In particular, the task now for Scotland’s opposition Parties – and it is a
shared responsibility – is to dispel the patronising SNP lie that in September
Scottish voters were duped into voting No by the 3 Stooges Vow.
Scots
who voted No were quite clear about why they were doing so – because they
rejected the Nationalists’ politics of blame, grievance and division, opting
instead for the continuation of a successful union dating back to 1707. The
result on 18 September 2014 ratified what has for the past 300 years has been
the settled will of the vast majority of Scots. It is high time that the SNP
accepted and respected our decision.
How
Soon Is Now?
Looking
at Smith in the cold light of day after the initial frenzy has subsided, the
report still looks a remarkable piece of work – a crisp 28-page Agreement to
which all five Holyrood parties have signed up, setting out proposals more
radical than anyone expected. The Labour-leaning Daily Record, where the
original and much misrepresented Vow was published a few days before the
Referendum vote, was unequivocal last Friday – Vow Delivered. More considered
assessments from the rest of the media, both in Scotland and in the UK as a
whole, have broadly agreed that Lord Smith has come up with the goods and that
it is up to Holyrood now to make the package work. On time, on budget and to
specification, as they say in the trade.

# Information given
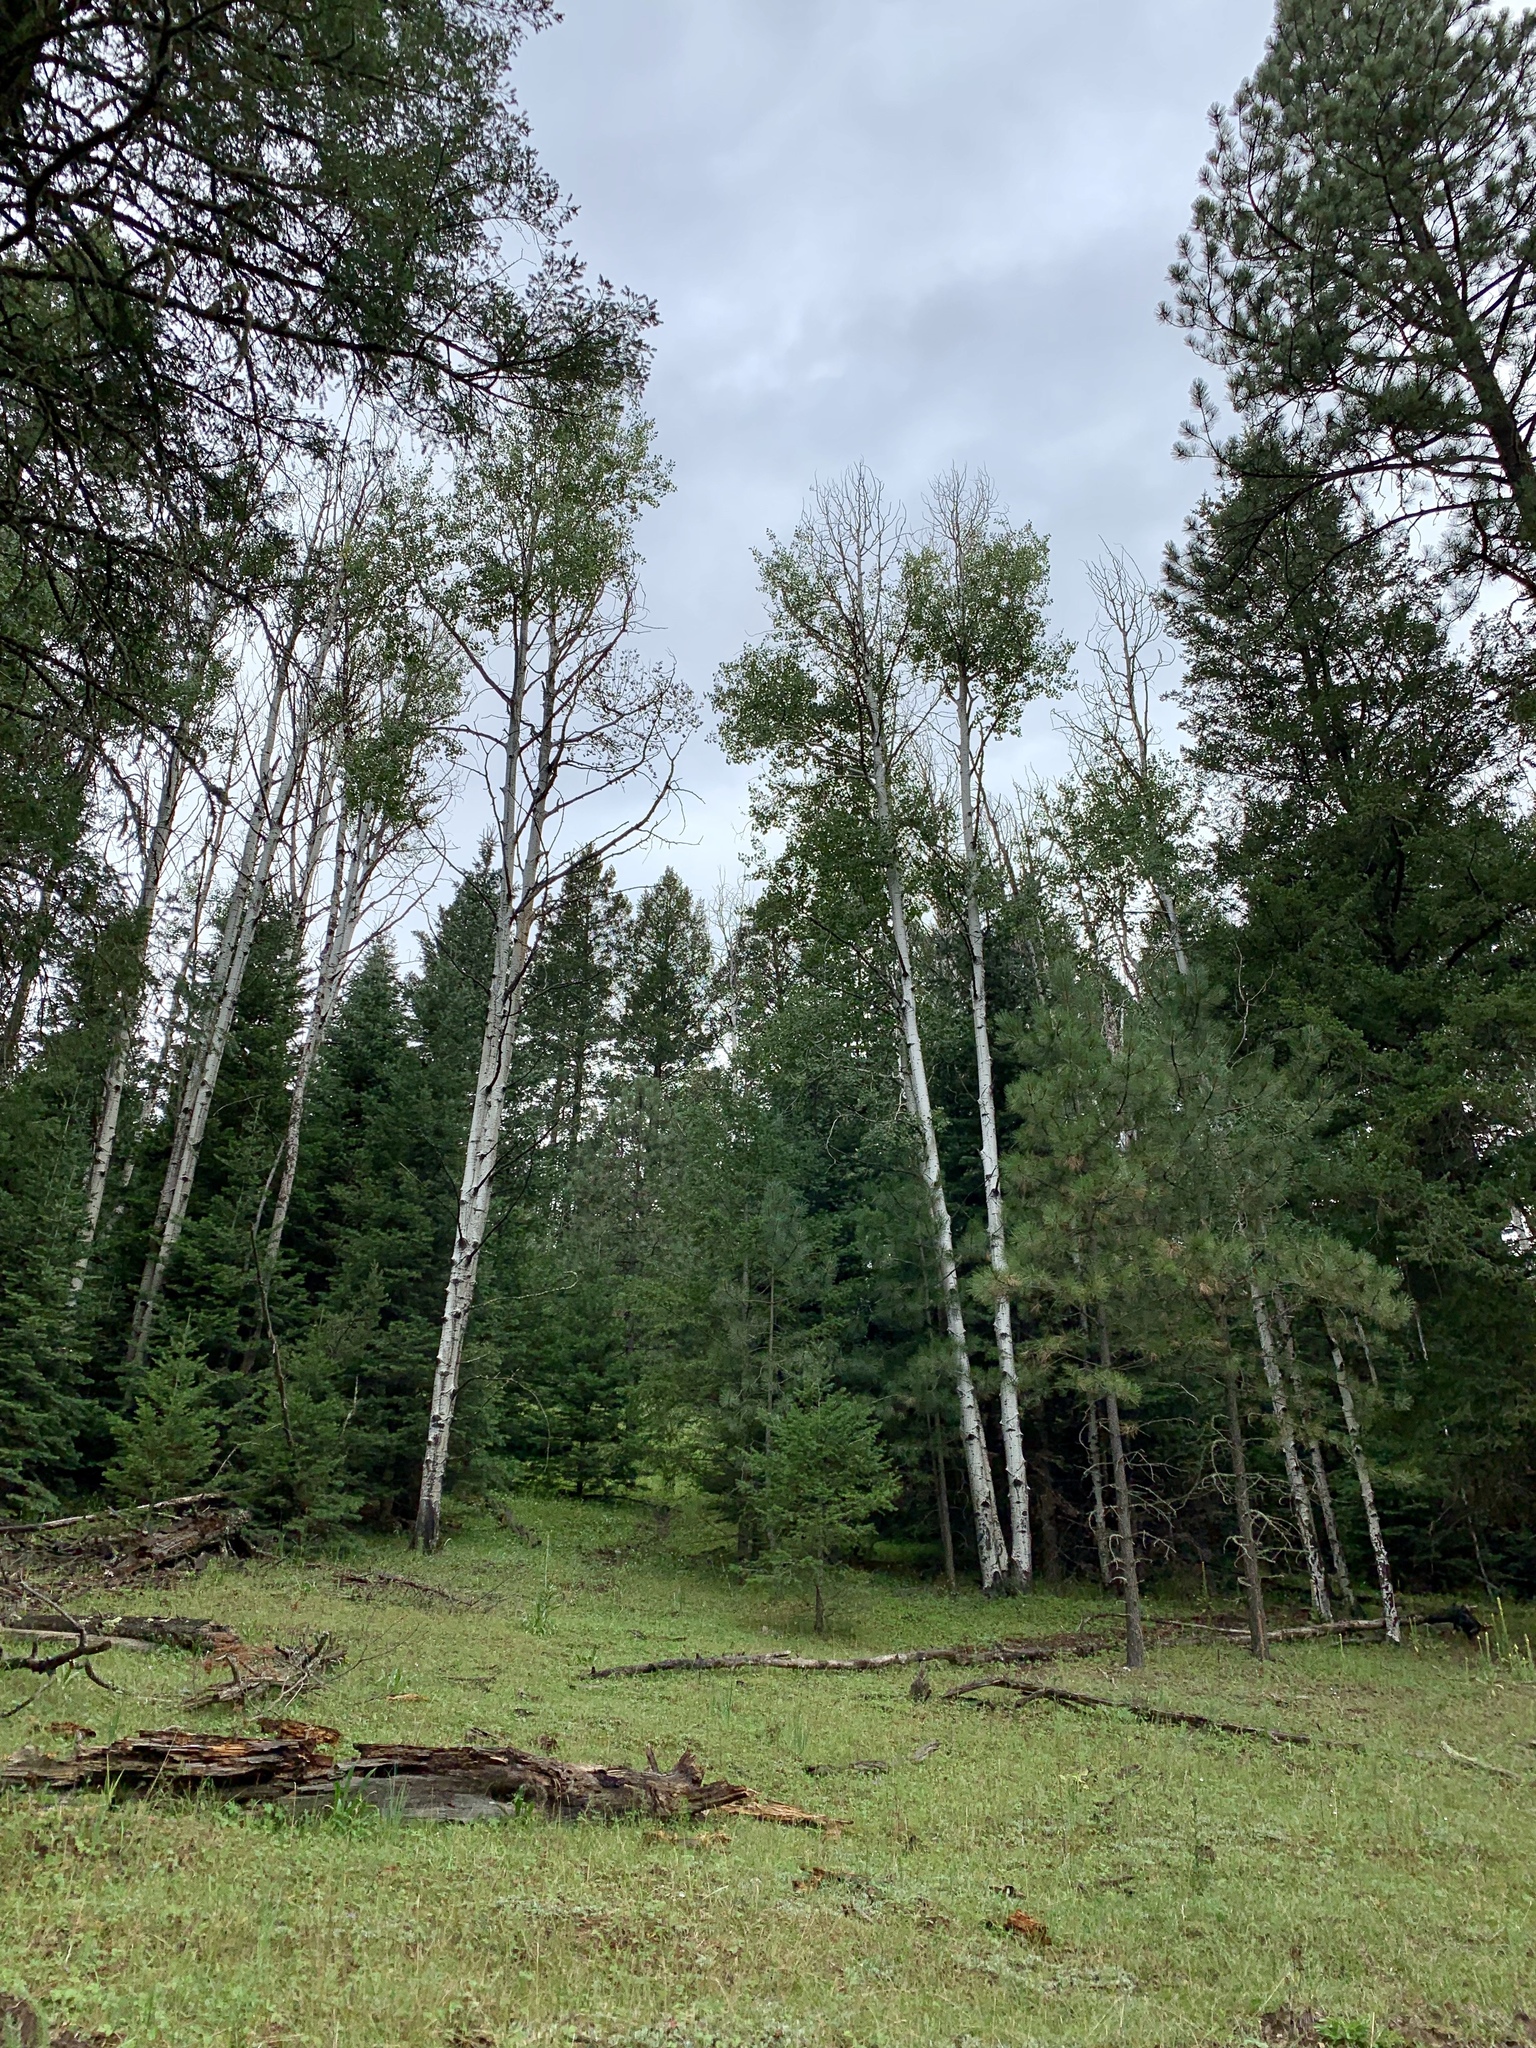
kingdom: Plantae
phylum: Tracheophyta
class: Magnoliopsida
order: Malpighiales
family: Salicaceae
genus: Populus
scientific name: Populus tremuloides
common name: Quaking aspen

# Prompt 1
Answer these questions from the commentary on the Smith report:
(a) On what date was the vote whose result the commentary says ratified the settled will of most Scots?
(b) How many pages long is the Smith Agreement?
(c) Which newspaper published the original Vow?
# Prompt 2
Quote the commentary on the Smith report from "In particular, the" to "respected our decision.".

# Full answer 1
(a) 18 September 2014
(b) 28 pages
(c) The Daily Record

# Full answer 2
In particular, the task now for Scotland’s opposition Parties – and it is a
shared responsibility – is to dispel the patronising SNP lie that in September
Scottish voters were duped into voting No by the 3 Stooges Vow.
Scots
who voted No were quite clear about why they were doing so – because they
rejected the Nationalists’ politics of blame, grievance and division, opting
instead for the continuation of a successful union dating back to 1707. The
result on 18 September 2014 ratified what has for the past 300 years has been
the settled will of the vast majority of Scots. It is high time that the SNP
accepted and respected our decision.